All these things that she was doing for me was giving me back my
life that I didn't have.
And now it's just like hey you know we go all
over the place together and do things so.
It's a bit of a big step forward.
It helped a lot.
So yoga, Yoga is my really good friend
So the yoga and the stretching and all that is just really good.
The meditation part of it and the breathing and all that and
stretching it all comes together to help the mind
and the body and soul.
I know it helps some because he's very
busy throughout the day not just sitting at this desk but running
around various places having traveled to Vegas
and he puts a lot of pressure on his body so to have
again a time out throughout the workday to
kind of rejuvinate and recover.
It's been very helpful.
Without the alternative treatments
I would probably be dependent on taking opioids on
a regular basis. I mean you know that I wouldn't be able to, I
wouldn't be able to function I wouldn't be able to come to work and
function and you can have normal daily
activities of living like people need.
We're both excited to get you know when the 21st
of August comes around and we head for Las Vegas.

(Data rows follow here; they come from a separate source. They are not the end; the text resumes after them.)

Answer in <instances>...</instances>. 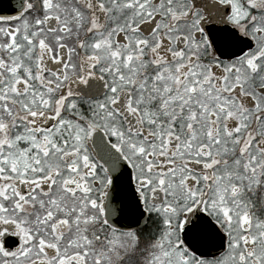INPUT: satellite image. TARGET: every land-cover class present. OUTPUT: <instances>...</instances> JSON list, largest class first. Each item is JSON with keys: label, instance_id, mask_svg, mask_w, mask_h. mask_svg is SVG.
<instances>
[{"label": "snow or ice", "instance_id": "snow-or-ice-1", "mask_svg": "<svg viewBox=\"0 0 264 264\" xmlns=\"http://www.w3.org/2000/svg\"><path fill=\"white\" fill-rule=\"evenodd\" d=\"M0 264H264V0H9Z\"/></svg>", "mask_w": 264, "mask_h": 264}, {"label": "water", "instance_id": "water-1", "mask_svg": "<svg viewBox=\"0 0 264 264\" xmlns=\"http://www.w3.org/2000/svg\"><path fill=\"white\" fill-rule=\"evenodd\" d=\"M9 0H0V9L7 10Z\"/></svg>", "mask_w": 264, "mask_h": 264}]
</instances>
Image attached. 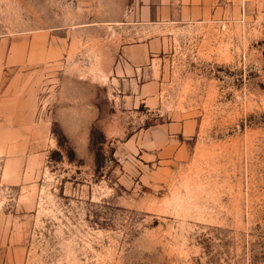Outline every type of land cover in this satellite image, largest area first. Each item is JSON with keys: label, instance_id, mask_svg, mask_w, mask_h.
Returning <instances> with one entry per match:
<instances>
[{"label": "rangeland", "instance_id": "rangeland-1", "mask_svg": "<svg viewBox=\"0 0 264 264\" xmlns=\"http://www.w3.org/2000/svg\"><path fill=\"white\" fill-rule=\"evenodd\" d=\"M140 2L0 0V38L74 45L43 96L55 143L24 264H264V0L157 27L156 108L100 76L103 47L142 39L129 31ZM186 120L185 151L149 150L142 132Z\"/></svg>", "mask_w": 264, "mask_h": 264}, {"label": "crops", "instance_id": "crops-1", "mask_svg": "<svg viewBox=\"0 0 264 264\" xmlns=\"http://www.w3.org/2000/svg\"><path fill=\"white\" fill-rule=\"evenodd\" d=\"M213 3L141 0L140 7H133L129 13L133 23L129 31L142 39L119 43L109 50L103 47L108 62L102 59L105 73L100 76H106L119 94L125 86L130 87L126 94L129 96H125L129 100L158 107L165 40L157 27L207 18ZM111 35L117 36L114 28ZM41 37L34 33L0 38V264H24L28 242L25 220L37 207L38 190L45 180L49 153L55 143L44 92L55 87V76L65 68L62 58L70 65L75 62L73 43L52 45ZM88 51L89 45L84 53ZM70 68L78 69L77 65ZM166 126L164 136L158 135L164 129L162 125L142 132L144 142L158 157L178 156L185 151L186 141H177V132L184 139L195 124L186 120Z\"/></svg>", "mask_w": 264, "mask_h": 264}]
</instances>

We're going to be just jumping up and down. Just a lot
of fun to be able to go do something that we both enjoy immensely.
The way you play out the whole trip is going to be about 8 thousand
You're in the car.
You give it a little gas. Star out.
Tops off, your hair blowing in the wind.
You're just free. It's just a different kind of feeling.
Wherever she goes through the ups and downs the ins and outs
you know I'll be there with her.
She's down I'm down there to help her up.
And she does the same for me.
Well like I said he's an angel I owe my life to him.
Because without him I couldn't do anything for myself.
He means the world to me and without him I'd be lost.
And I wouldn't have a Corvette!
There is hope for people with persistence.
You need to talk to your doctor about.
The possibility of developing a team a team of specialists to help
We know that pain is not just a physical sensation but it has
emotional social, many other contexts.
People get better.
You can get on with your life and be more than your pain problem.
What I love about my job mostly is watching a patient go from
having something that is affecting their life so significantly to
something that is just a peripheral thought
in their day that doesn't affect their life as much.
And that transition is very rewarding.
At some point in our life we're all dealing with pain
and so we should be able to get together to help everybody else with
The most important thing that you can do is believe that you can get
better. This is not how it has to be for you.
Have a have a life that's filled with the kinds of activities
that are important to you. The hope is that your perception,
the way you look at this plays a huge role in how much suffering
I want to encourage you to add to your life despite
having pain and live the fullest you can.